I remember the tremendous disappointment I felt back home in Dublin. I remember getting up in the middle of the night and wandering around the house, the pain preventing sleep, and shaking my head in disbelief. How could this be happening to me? And why had it to be now? I was in denial.

But denial quickly turned to frustration and then to self-pity, as every effort to treat the pain came to naught. I had four epidurals, and extensive physiotherapy. I tried acupuncture and ‘cupping.’ I went from one specialist to another, and none could help.

I remember receiving a whole series of injections into the muscles from one very prominent medic. At the end of the session, he asked me, “Do you feel better?” I shook my head and then he shook his. “There’s nothing more I can do for you,” he said, sadly. After I left his room, his nurse rushed to hold me. I was shaking and ashen and broken. “Can I get you water or something?” she asked. “A gun, if you have one,” I replied. I cried all the way home in the car that night.

And then I found hope. My doctor referred me to the man considered to be the top spinal specialist in the country. I was told that he only sees those he thinks he can help, based on his analysis of their MRI scans. So when he agreed to see me I was thrilled. Clearly, he thought he could help me. There was light at the end of the tunnel. The surgery was scheduled for May 20, 2015. The three weeks leading up to it were full of hope. I couldn’t wait to go under the knife. I couldn’t wait to be pain free after one whole year of agony.

I had the surgery. Four screws and a titanium bolt were placed in my back at L4/S1. The doc pronounced it a success. I should begin to feel better within a few weeks.

But it never happened. If anything, I felt worse, and the disappointment was tremendous. I was on more medication than ever before, I was spending longer in bed, I felt capable of doing nothing.

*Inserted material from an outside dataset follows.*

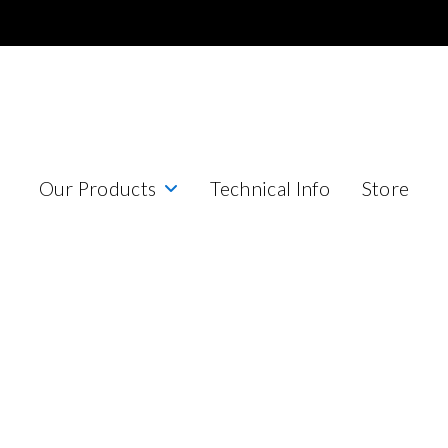
Our Products
Technical Info
Store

I began to see a counselor, and to try to practice mindfulness. I read several books on healing back pain and to read testimonies of people who had recovered from chronic pain. But nothing seemed to help me. Nothing worked.

And then a new scan showed that the screws inserted during my surgery were loose. The fusion had not healed. The surgeon recommended we do it again. And so I was full of hope once more. No wonder I still had pain with all those loose screws rattling around in my back.

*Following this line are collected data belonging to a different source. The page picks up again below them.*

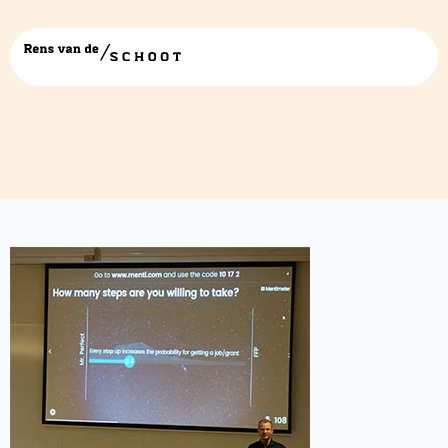
presentatie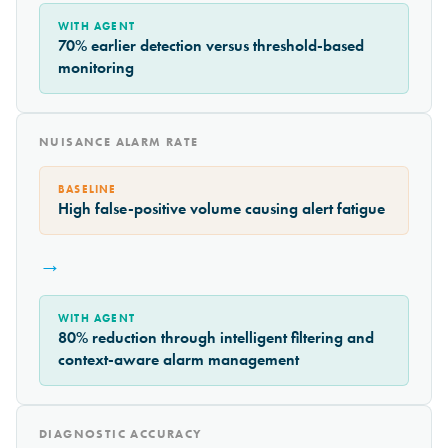
WITH AGENT
70% earlier detection versus threshold-based
monitoring
NUISANCE ALARM RATE
BASELINE
High false-positive volume causing alert fatigue
→
WITH AGENT
80% reduction through intelligent filtering and
context-aware alarm management
DIAGNOSTIC ACCURACY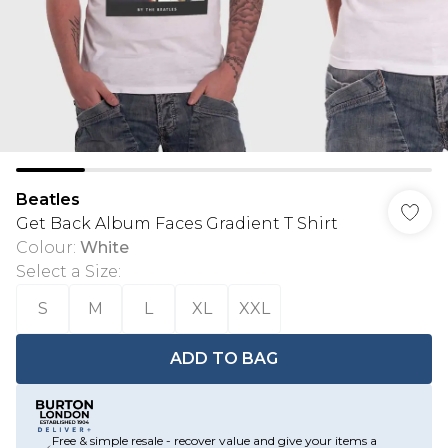
Beatles
Get Back Album Faces Gradient T Shirt
Colour
:
White
Select a Size
:
S
M
L
XL
XXL
ADD TO BAG
Free & simple resale - recover value and give your items a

The second surgery took place on November 2nd. The doc reported that no healing had taken place at all from the first op, that the bone was very brittle, and that he’d like to support the fusion by going in from the front via the abdomen. And so I had a second op on November 18th. It was tough. My blood pressure collapsed and they spent the night trying to get it back up.

I was just out of hospital when my father died unexpectedly, increasing my emotional turmoil.

Even worse, these surgeries were no more successful than the first, except that now I had seven screws instead of four. So bad was the pain that they took me back into hospital for two weeks before Christmas for pain management.

All the hope I had for the back surgeries turned to intense regret that I had them at all. So much pain, so much trauma to my body and for nothing.

The constant chronic pain has left me broken in mind and spirit as well as in body. So many days I have wept bitter tears. So many days I have given into hopelessness and despair. People have encouraged me to unite my sufferings with the sufferings of Christ and thus participate in the great mystery of salvation. But I must confess that this doesn’t help me much.

Many times in the last few months, as disappointment followed disappointment, I have considered ending it all. I cannot imagine going on for another year, not to mind the rest of my life, with this kind of pain. I am not able to endure it. I try to keep going for the sake of my mother and my family. Every day I make it through alive is one less day of pain that they would have to face.